> **Data extract**
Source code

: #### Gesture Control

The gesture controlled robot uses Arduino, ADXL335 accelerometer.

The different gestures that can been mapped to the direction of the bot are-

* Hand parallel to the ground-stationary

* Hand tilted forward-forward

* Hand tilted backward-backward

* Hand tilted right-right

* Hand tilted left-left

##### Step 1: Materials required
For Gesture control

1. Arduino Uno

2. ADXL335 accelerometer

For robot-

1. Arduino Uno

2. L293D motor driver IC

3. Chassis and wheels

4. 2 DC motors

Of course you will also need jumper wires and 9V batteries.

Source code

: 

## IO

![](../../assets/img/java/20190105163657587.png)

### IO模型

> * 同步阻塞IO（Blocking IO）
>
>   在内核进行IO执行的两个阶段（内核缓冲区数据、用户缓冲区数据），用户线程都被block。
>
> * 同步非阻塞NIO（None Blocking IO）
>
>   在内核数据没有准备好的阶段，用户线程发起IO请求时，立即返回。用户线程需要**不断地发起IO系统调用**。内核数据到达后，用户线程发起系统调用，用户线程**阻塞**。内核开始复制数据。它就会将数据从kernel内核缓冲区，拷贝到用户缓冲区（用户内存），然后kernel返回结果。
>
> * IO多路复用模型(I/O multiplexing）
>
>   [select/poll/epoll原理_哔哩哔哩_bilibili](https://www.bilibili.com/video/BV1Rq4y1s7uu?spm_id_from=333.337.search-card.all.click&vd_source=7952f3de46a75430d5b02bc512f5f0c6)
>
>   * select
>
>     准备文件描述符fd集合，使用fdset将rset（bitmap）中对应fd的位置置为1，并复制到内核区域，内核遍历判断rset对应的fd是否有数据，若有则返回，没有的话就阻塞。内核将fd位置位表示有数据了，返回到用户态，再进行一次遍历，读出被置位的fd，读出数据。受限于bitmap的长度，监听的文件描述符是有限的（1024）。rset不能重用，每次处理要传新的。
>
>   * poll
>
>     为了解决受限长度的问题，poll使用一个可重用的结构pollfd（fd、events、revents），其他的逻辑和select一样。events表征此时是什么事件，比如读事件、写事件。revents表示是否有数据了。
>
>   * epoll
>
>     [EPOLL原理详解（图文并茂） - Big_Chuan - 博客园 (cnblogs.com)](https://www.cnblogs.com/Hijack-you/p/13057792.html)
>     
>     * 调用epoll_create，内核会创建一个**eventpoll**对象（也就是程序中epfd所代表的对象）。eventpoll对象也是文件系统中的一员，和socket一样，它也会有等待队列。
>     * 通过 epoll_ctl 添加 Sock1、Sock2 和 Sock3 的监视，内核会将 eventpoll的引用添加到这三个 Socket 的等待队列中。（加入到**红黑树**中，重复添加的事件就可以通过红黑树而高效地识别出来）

> **Task details**
For every line above that includes the word "tilted", return the line.

> **Exercise result**
* Hand tilted forward-forward
* Hand tilted backward-backward
* Hand tilted right-right
* Hand tilted left-left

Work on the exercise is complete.